Um exemplo (entre muitos possíveis) em que a língua respira vivacidade e originalidade é no testemunho prestado por Beatriz da Silva (com 74 anos em 1984, ano do depoimento), ao descrever como era feita a “fornada”, misto de técnica, de crença, de necessidade, de saber, de arte e de engenho: “Primeiro peneira-se a farinha para dentro da masseira, deita-se nela água morna, sal e o fermento, que ficou da última fornada. Imberbe-se tudo com a rapadeira, com as mãos apezunha-se, dá-se-lhe três voltas, alivia-se a seguir a massa, para ficar estufadinha. A seguir, junta-se a massa, onde se faz uma cruz com o dedo, a um canto da masseira, é tapada com um pano e aí fica a levedar. Estando levedada a massa e o forno bem quente, limpa-se o forno com uma férrea, tiram-se as brasas com um varredoiro, limpa-se de todas as brasas e borralha. À porta do forno deixam-se ficar algumas brasas para evitar que o forno arrefeça. Estando limpo o forno, põem-se primeiro os bolos – pão baixo, que é geralmente recheado de sardinhas, chouriço ou toucinho – que se comem na primeira refeição. Para cozer os bolos não se tapa a boca do forno. Retirados os bolos cozidos, segue o pão de broa. Com a ajuda da gamela apadeja-se e sobre a pá coloca-se a broa, introduzindo-a no forno. Cada broa pesa 4 a 5 quilos. Geralmente o forno leva cerca de seis broas. Estando cheio, antes de pôr a tampa, faz-se com a pá uma cruz à boca do forno e diz-se ‘Deus te acrescente, dentro do forno e fora do forno e que deias pão para os pobres todos, ámen Jesus’. Põe-se a porta de madeira e tapa-se as frestas para que o calor não se perca (utilizava-se bosta de gado, que secava com o calor, ou, nos tempos mais recentes, massa de farinha, quando deixou de ser uso andar a apanhar a bosta para cozer a broa). A fornada leva cerca de duas horas a cozer. Depois, retira-se a porta e com o cabo da vassoira dá-se um toque em cada broa, que é para acordar o pão.” Depois, havia pão para duas semanas…
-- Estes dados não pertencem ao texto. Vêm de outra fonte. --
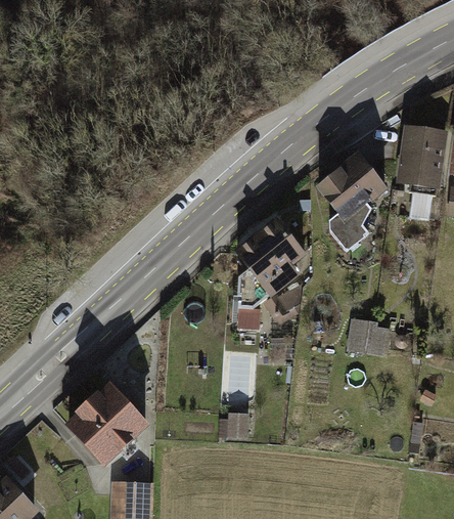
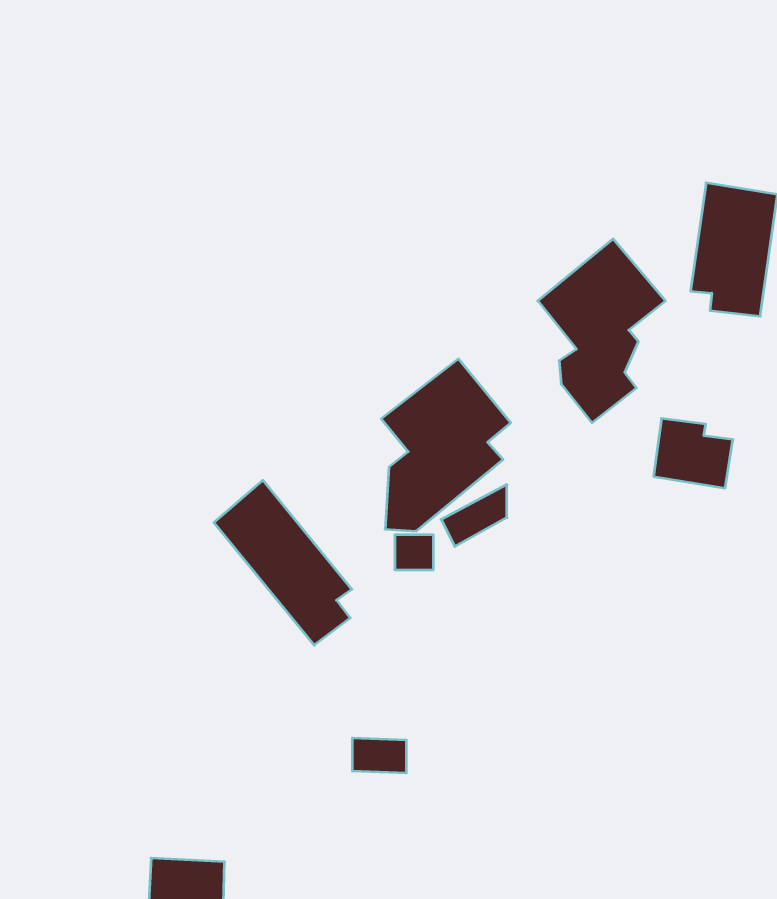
building: none -> [214,480,352,645]
building: [348,318,390,355] -> [654,418,733,488]
building: [65,381,146,462] -> none

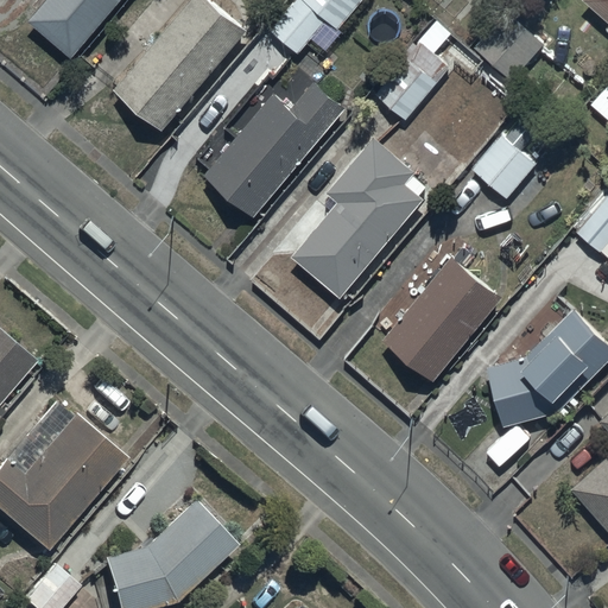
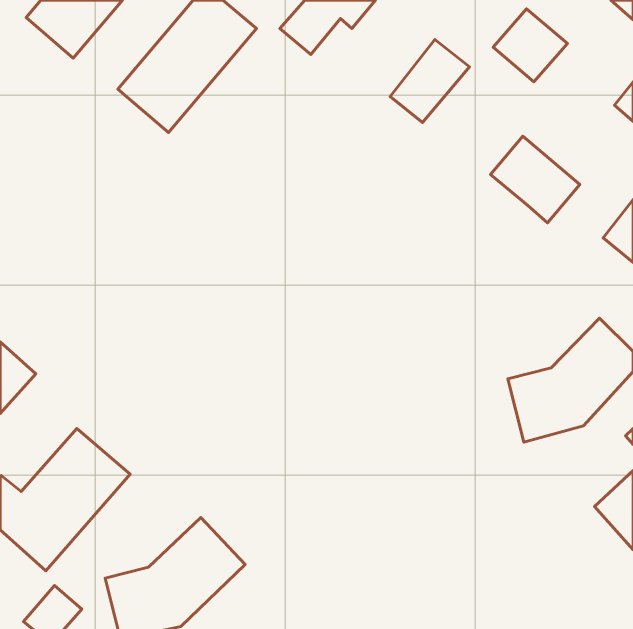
building: [203,82,342,215] -> none
building: [291,137,425,297] -> none
building: [382,255,502,382] -> none

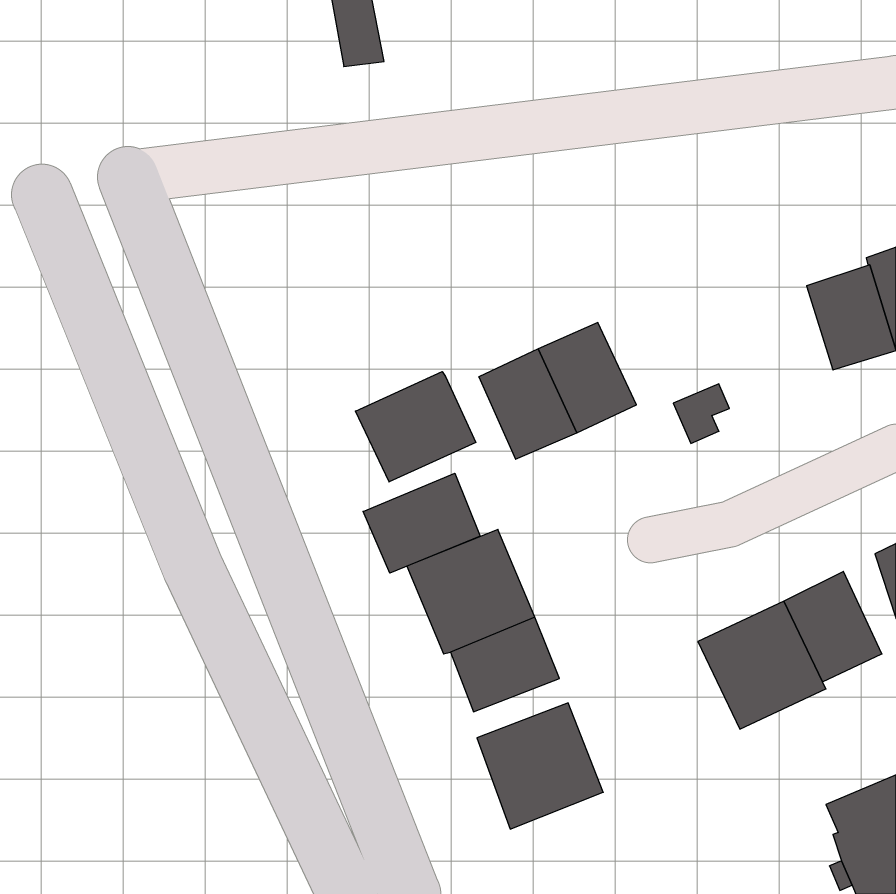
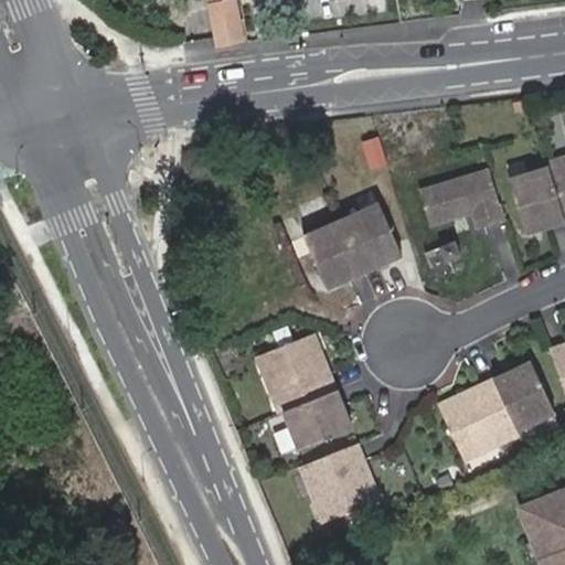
building: none -> [418,171,502,230]
building: [355,372,476,482] -> none
building: [363,473,480,573] -> none

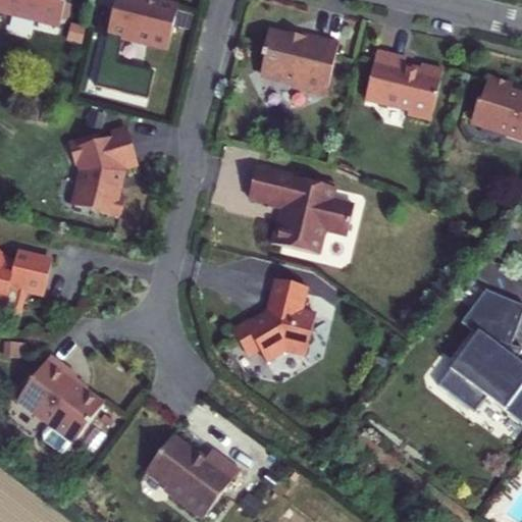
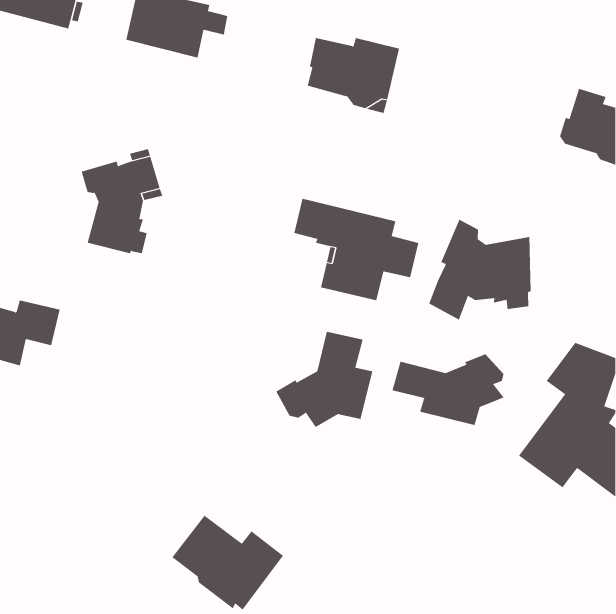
building: [364,50,441,119] -> none
building: none -> [428,219,531,320]
building: none -> [392,353,504,426]
building: [16,355,103,454] -> none

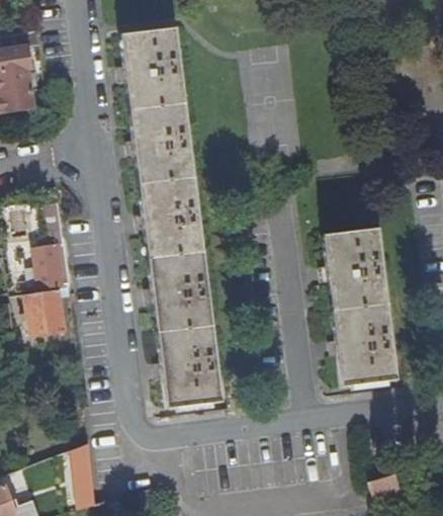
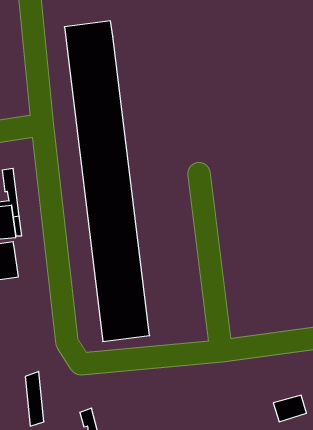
building: [322,229,395,386] -> none

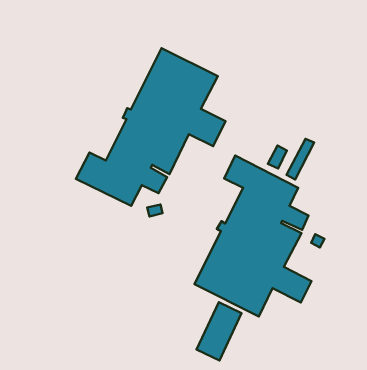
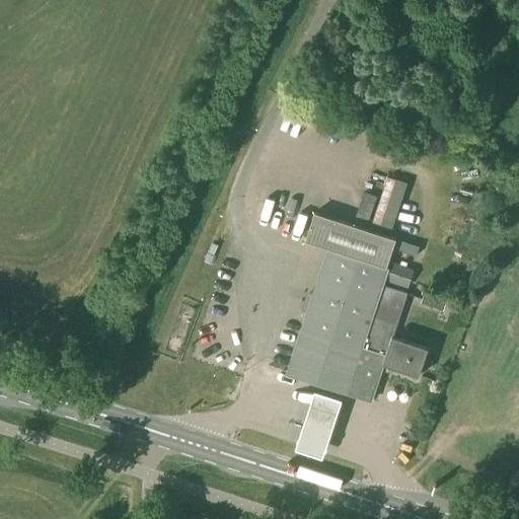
building: [76,48,226,206] -> none

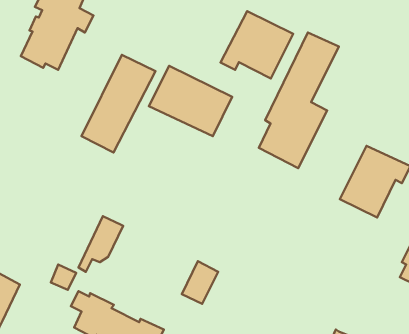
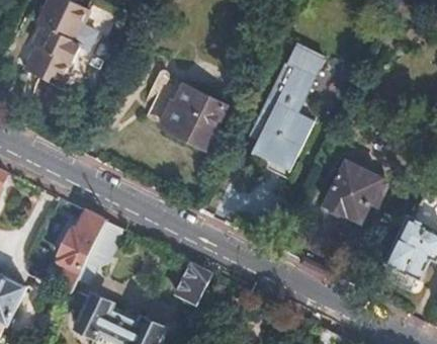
building: [220,11,293,78] -> none
building: [81,55,155,152] -> none
building: none -> [58,212,101,269]

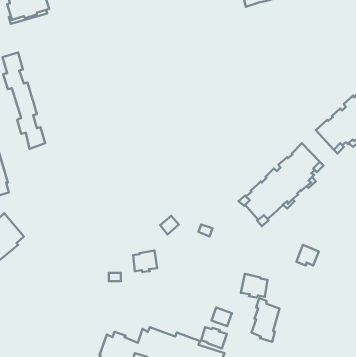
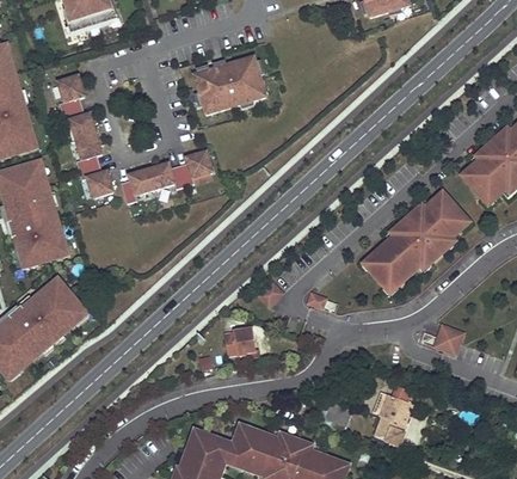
building: none -> [193,55,265,113]
building: none -> [121,151,213,202]
building: [241,274,267,297] -> none
building: [201,327,227,349] -> none

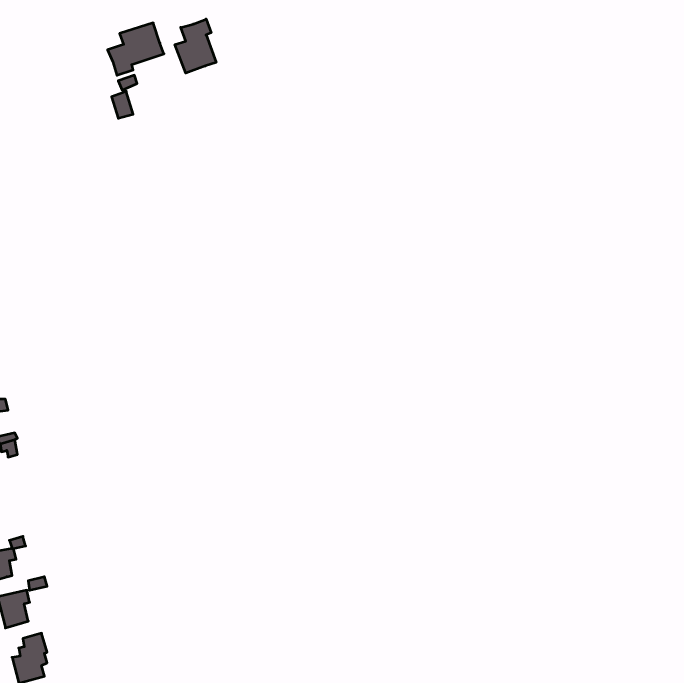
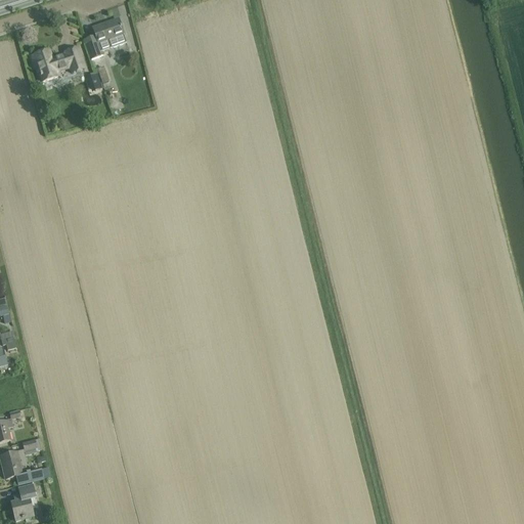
building: [175,19,216,73] -> none
building: none -> [30,46,83,80]

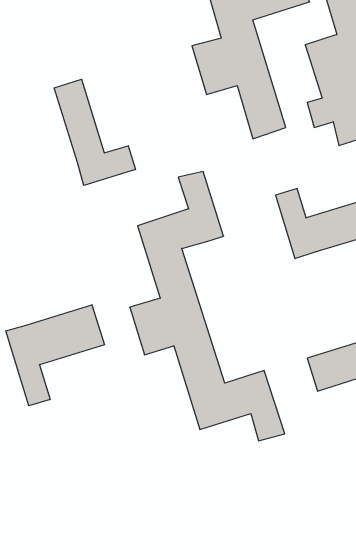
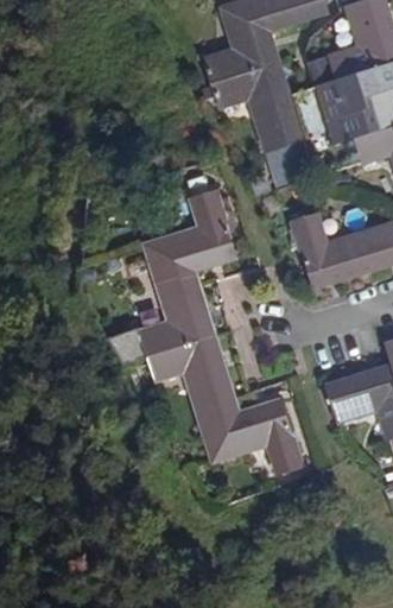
building: [54,79,135,185] -> none
building: [6,305,104,406] -> none

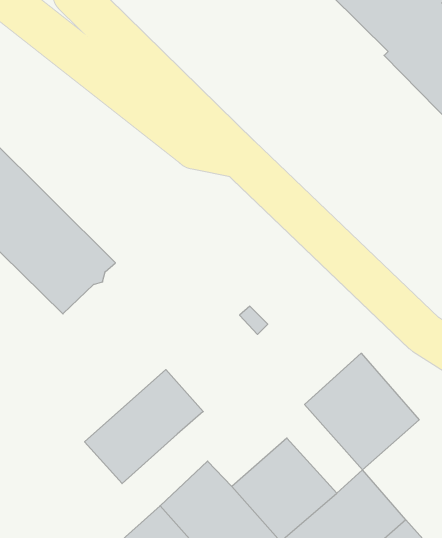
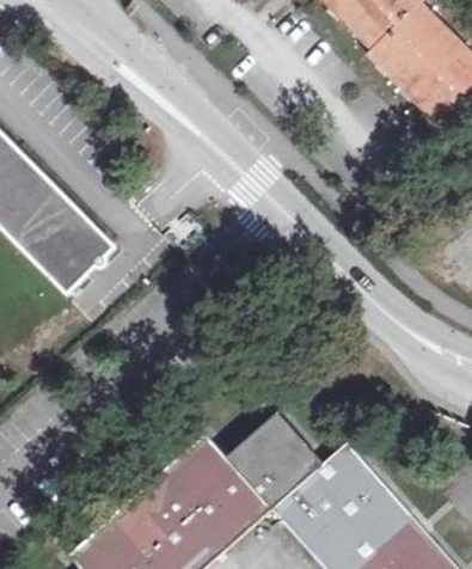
building: [305,353,419,470] -> none
building: [85,370,203,484] -> none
Felizmente, sobre a região do Vale do Neiva tem havido divulgação bibliográfica – por as ter à mão, refiro obras como a organizada por Cândido Maciel (Vale do Neiva – Subsídios monográficos. Durrães: 1982) e a de Manuel Moreira do Rego (Crenças, tradições e a sua evolução no Vale do Neiva. Neves: Centro Recreativo e Cultural das Neves, 2005) – a que vem agora juntar-se este livro, que, de acordo com as palavras do editor, é o primeiro volume de “um projecto de publicação de trabalhos de cariz cultural”.